▶ ASSIGNED TASK: Select the lines of the records containing the word "ProjectId" and list them.

[STORED DATA — start]

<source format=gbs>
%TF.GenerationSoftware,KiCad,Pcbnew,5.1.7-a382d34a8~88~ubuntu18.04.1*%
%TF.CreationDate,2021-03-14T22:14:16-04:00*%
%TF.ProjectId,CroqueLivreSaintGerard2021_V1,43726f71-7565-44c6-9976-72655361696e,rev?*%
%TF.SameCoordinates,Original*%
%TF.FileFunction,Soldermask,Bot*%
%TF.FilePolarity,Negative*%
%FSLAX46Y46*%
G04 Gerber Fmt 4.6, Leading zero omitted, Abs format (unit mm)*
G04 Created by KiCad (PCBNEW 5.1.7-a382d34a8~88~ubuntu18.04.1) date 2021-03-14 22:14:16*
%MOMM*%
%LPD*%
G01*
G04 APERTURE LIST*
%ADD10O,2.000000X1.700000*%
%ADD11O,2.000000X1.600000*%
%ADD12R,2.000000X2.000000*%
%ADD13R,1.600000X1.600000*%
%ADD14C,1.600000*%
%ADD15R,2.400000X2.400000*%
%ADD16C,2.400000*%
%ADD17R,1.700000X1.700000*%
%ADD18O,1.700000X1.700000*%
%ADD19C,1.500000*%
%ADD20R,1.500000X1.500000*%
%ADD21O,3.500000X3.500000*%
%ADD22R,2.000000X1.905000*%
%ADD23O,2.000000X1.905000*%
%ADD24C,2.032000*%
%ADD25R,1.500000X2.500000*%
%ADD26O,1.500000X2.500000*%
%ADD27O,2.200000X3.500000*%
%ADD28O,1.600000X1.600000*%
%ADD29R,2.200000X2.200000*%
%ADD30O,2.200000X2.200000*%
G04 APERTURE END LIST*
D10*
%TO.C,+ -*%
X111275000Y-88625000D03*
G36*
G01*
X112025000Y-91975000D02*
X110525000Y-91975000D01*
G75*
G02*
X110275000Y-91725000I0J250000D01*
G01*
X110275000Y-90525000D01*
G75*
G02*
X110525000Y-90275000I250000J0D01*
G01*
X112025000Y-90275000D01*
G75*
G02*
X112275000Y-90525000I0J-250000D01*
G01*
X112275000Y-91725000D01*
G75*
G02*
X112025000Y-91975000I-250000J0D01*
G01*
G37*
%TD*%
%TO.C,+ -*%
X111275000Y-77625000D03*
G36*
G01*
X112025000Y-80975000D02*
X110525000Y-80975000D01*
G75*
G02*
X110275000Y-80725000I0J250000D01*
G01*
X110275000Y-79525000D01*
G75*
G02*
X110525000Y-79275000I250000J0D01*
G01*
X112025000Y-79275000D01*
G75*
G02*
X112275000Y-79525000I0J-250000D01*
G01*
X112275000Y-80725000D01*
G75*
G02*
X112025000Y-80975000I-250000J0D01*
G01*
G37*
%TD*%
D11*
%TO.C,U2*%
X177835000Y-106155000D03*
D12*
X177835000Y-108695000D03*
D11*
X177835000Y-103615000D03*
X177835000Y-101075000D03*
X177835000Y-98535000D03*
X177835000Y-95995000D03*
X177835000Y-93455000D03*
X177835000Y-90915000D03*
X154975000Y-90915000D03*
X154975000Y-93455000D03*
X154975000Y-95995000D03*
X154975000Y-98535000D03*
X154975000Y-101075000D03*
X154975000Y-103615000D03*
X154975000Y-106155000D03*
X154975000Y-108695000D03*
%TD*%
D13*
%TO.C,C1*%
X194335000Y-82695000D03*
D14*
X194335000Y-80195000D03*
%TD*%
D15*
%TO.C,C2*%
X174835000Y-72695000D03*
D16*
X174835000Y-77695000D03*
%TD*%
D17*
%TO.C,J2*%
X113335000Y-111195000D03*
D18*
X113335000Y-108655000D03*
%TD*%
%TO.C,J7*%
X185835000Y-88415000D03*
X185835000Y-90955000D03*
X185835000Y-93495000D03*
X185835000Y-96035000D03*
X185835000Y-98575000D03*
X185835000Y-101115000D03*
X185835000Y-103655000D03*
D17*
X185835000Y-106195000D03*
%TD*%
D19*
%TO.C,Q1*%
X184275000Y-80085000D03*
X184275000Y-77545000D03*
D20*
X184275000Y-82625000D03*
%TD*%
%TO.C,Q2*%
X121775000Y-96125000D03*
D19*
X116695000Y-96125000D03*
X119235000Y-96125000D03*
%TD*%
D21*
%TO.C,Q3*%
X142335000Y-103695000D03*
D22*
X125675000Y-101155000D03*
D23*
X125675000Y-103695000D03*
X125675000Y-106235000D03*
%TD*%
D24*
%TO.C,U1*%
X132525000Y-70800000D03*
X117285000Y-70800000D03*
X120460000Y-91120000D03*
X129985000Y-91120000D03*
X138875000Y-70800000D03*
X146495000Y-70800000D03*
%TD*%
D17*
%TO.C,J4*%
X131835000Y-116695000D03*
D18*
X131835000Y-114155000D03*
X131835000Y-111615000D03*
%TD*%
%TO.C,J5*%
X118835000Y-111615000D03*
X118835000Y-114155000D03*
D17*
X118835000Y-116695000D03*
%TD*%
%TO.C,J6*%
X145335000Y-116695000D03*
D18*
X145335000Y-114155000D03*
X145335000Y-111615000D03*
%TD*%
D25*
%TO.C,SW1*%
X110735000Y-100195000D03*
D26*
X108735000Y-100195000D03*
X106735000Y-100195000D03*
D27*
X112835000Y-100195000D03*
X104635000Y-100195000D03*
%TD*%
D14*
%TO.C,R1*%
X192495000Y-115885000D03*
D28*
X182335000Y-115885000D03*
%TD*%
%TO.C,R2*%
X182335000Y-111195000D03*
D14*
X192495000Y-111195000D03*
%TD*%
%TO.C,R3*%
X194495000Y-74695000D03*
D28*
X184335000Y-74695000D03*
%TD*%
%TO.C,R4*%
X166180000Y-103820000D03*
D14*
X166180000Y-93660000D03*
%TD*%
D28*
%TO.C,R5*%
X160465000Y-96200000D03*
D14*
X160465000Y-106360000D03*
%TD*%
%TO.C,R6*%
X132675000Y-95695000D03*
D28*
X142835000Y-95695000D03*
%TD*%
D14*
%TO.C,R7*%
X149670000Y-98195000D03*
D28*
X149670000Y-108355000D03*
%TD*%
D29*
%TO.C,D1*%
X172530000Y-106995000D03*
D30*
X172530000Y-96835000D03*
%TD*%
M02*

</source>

[STORED DATA — finish]
[STORED DATA — start]

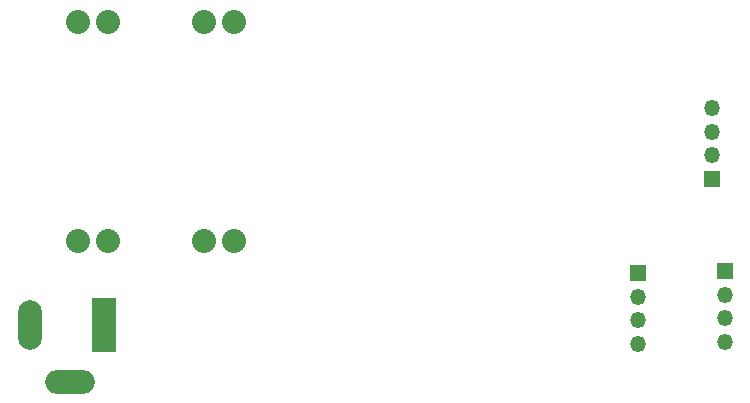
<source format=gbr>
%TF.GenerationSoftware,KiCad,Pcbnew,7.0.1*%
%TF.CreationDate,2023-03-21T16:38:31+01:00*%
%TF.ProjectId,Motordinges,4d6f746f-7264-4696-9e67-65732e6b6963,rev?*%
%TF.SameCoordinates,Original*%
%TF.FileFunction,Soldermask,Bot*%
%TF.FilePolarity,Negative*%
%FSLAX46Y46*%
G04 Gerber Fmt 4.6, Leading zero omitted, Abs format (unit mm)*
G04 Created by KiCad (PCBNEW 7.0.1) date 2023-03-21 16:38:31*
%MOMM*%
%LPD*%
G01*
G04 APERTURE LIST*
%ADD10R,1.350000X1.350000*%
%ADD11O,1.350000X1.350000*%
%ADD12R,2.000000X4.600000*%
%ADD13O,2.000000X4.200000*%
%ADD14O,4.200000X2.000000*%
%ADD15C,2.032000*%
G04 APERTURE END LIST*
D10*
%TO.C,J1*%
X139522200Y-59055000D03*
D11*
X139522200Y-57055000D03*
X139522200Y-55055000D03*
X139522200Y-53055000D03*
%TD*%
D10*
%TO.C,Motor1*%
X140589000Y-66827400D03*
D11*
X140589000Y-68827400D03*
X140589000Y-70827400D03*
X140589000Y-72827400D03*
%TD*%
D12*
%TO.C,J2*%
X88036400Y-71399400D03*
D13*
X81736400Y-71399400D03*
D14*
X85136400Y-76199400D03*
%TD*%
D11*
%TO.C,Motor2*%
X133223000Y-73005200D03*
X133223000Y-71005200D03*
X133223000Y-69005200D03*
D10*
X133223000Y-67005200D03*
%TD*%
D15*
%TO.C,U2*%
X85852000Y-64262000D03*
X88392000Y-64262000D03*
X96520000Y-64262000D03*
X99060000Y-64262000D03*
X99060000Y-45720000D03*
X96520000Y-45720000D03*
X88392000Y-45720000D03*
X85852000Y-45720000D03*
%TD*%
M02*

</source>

[STORED DATA — finish]

▶ RESPONSE TO THIS TASK:
%TF.ProjectId,CroqueLivreSaintGerard2021_V1,43726f71-7565-44c6-9976-72655361696e,rev?*%
%TF.ProjectId,Motordinges,4d6f746f-7264-4696-9e67-65732e6b6963,rev?*%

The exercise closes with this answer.